■ Istruzioni da seguire ■
Puoi riprodurre integralmente, parola per parola, l'articolo sul beach tennis a Cervia?
═══ Testo di partenza
Cervia sempre Mondiale (e Olimpica?)

 

Scritto da Marco

24.08.2016  20:37.44

 

 

Per il quarto anno consecutivo il miglior beach tennis mondiale ha celebrato il proprio “matrimonio” con la terra, la sabbia, i luoghi e le magie turistico-ambientali che, trent’anni fa, ne permisero la nascita.

Il cervese Paolo Caponigri ha messo nome, faccia, mesi di lavoro preparatorio e giorni di febbrile attività sul progetto, sulla visione iniziale, sull’allestimento e sull’ennesimo, prodigioso risultato finale, in tempi in cui quasi ogni attività sportiva è in regressione e difficoltà.

Il Bagno Delfino dei fratelli Ceccaroni ha nuovamente avuto la forza e la voglia di trasformarsi in una multi arena sportiva, di dotarsi delle mille esigenze del beach tennis senza ledere il relax e la vacanza degli altri bagnanti, ma, anzi, offrendo loro una seduzione in più, quella rivelatasi ancora vincente dei racchettoni “roventi” e degli specialisti provenienti da tutto il mondo che meglio li sanno maneggiare.

Caponigri ha voluto metterlo nel claim: “Road To Olympics”. Un viaggio – appena partito ma pienamente in corso – verso il riconoscimento di essere una cosa seria, una di quelle che il Comitato Olimpico non potrà trascurare a lungo, se si pensa allo sconsolante valore spettacolare, televisivo e talvolta tecnico di alcune discipline già nel programma a cinque cerchi. (nella foto a lato la conferenza di presentazione con il sindaco Coffari e il dirigente del main sponsor Bper)
══════
═══ Dati forniti
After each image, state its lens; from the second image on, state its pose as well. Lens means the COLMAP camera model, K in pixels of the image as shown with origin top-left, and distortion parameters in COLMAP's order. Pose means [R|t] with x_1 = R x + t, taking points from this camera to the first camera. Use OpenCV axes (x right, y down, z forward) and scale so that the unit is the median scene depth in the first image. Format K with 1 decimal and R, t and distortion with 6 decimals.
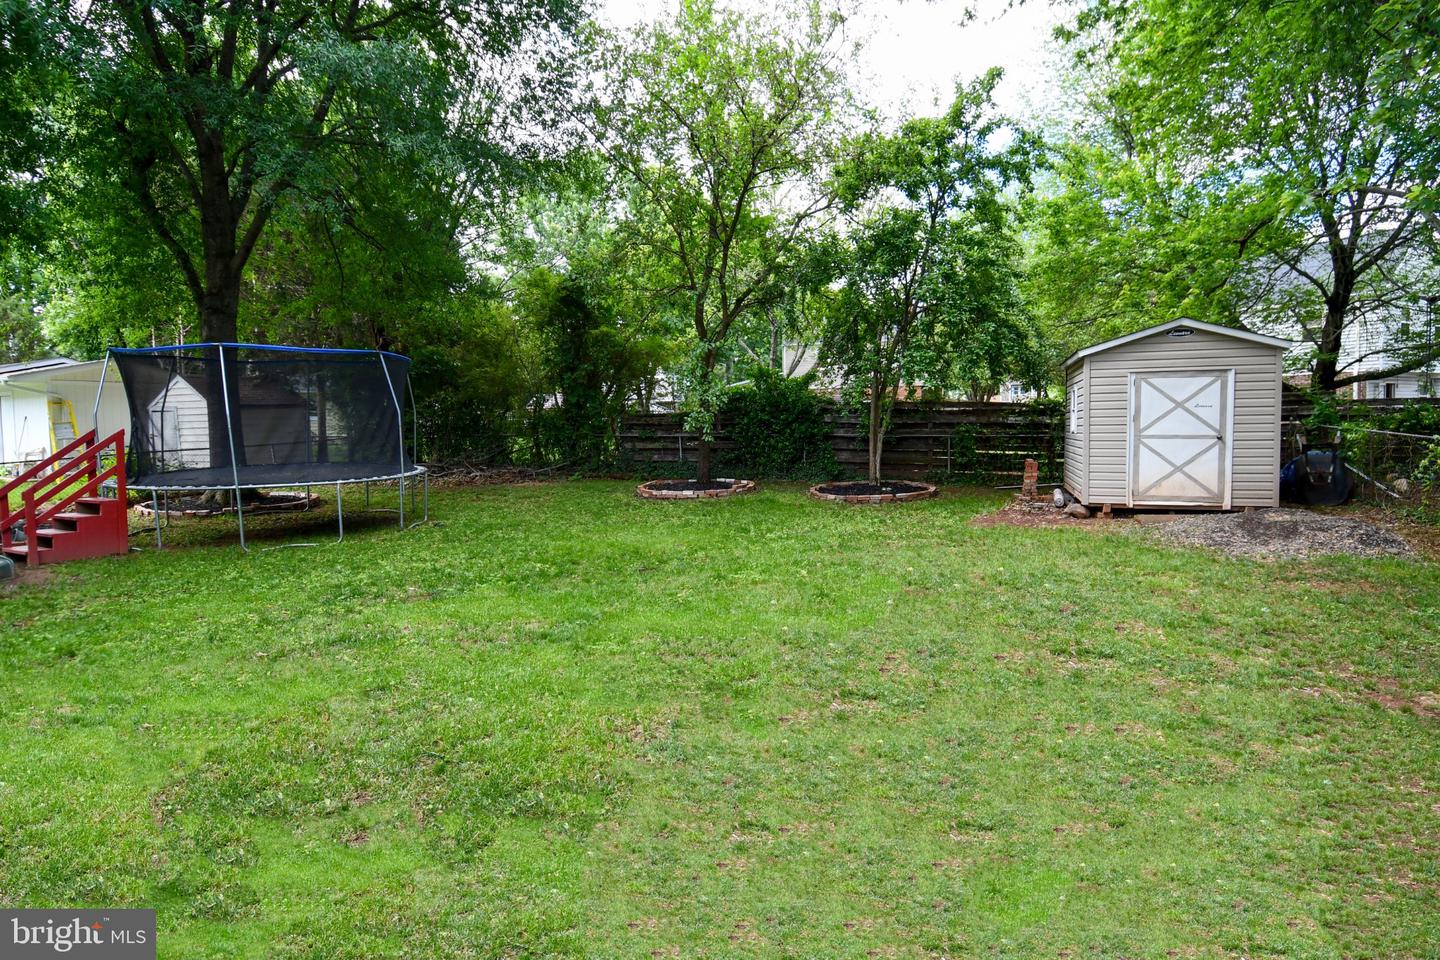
══════
■ Esito della prova ■
Cervia sempre Mondiale (e Olimpica?)

 

Scritto da Marco

24.08.2016  20:37.44

 

 

Per il quarto anno consecutivo il miglior beach tennis mondiale ha celebrato il proprio “matrimonio” con la terra, la sabbia, i luoghi e le magie turistico-ambientali che, trent’anni fa, ne permisero la nascita.

Il cervese Paolo Caponigri ha messo nome, faccia, mesi di lavoro preparatorio e giorni di febbrile attività sul progetto, sulla visione iniziale, sull’allestimento e sull’ennesimo, prodigioso risultato finale, in tempi in cui quasi ogni attività sportiva è in regressione e difficoltà.

Il Bagno Delfino dei fratelli Ceccaroni ha nuovamente avuto la forza e la voglia di trasformarsi in una multi arena sportiva, di dotarsi delle mille esigenze del beach tennis senza ledere il relax e la vacanza degli altri bagnanti, ma, anzi, offrendo loro una seduzione in più, quella rivelatasi ancora vincente dei racchettoni “roventi” e degli specialisti provenienti da tutto il mondo che meglio li sanno maneggiare.

Caponigri ha voluto metterlo nel claim: “Road To Olympics”. Un viaggio – appena partito ma pienamente in corso – verso il riconoscimento di essere una cosa seria, una di quelle che il Comitato Olimpico non potrà trascurare a lungo, se si pensa allo sconsolante valore spettacolare, televisivo e talvolta tecnico di alcune discipline già nel programma a cinque cerchi. (nella foto a lato la conferenza di presentazione con il sindaco Coffari e il dirigente del main sponsor Bper)